Disorder design our trench coats to be versatile, to enable you to feel comfortable wearing them in smart or casual occasions. You can wear the coat fastened up with the collar up or down. Alternatively you can wear the collar down breaking it higher or lower. Each time creating a distinctively different look. We have attached some different ways of wearing the coat below.
Disorder was established in Birmingham in 1998, with sustainability at our core. To ensure our customers receive a high quality, unique ‘slow fashion’ garment, Disorder has created their own vertically integrated, sustainable, fashion ecosystem.
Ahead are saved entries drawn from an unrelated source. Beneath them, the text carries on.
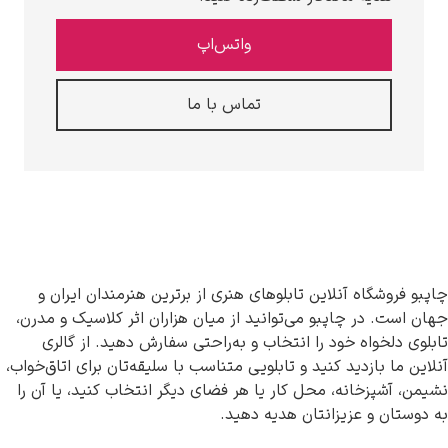
واتس‌اپ
تماس با ما
شگاه آنلاین تابلوهای هنری از برترین هنرمندان ایران و
. در چاپبو می‌توانید از میان هزاران اثر کلاسیک و مدرن،
لخواه خود را انتخاب و به‌راحتی سفارش دهید. از گالری
 بازدید کنید و تابلویی متناسب با سلیقه‌تان برای اتاق‌خواب،
شپزخانه، محل کار یا هر فضای دیگر انتخاب کنید، یا آن را
ن و عزیزانتان هدیه دهید.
This enables us to have more control on the traceability of our garments. Which gives our customers confidence that their Disorder garment will be made in the most ethical way possible.
Ethical standards are upheld along the whole of the Disorder supply chain. We make all our garments in house, in our own Birmingham micro factory. When we use an external supplier, we insist they are certified sustainable and organic. We insist they have all the necessary accreditations from independent bodies and standards. Each of these certifications demonstrate that they are working towards building healthy environmental practices and greater respect for the planet. All of which means you can trust Disorder
Slow fashion is the opposite to fast fashion and part of the “slow movement“,
which advocates for manufacturing in respect to people, environment and animals. As such, contrary to industrial fashion practices, slow fashion involves local artisans and the use of eco-friendly materials, with the goal of preserving crafts and the environment and, ultimately, provide value to both consumers and producers.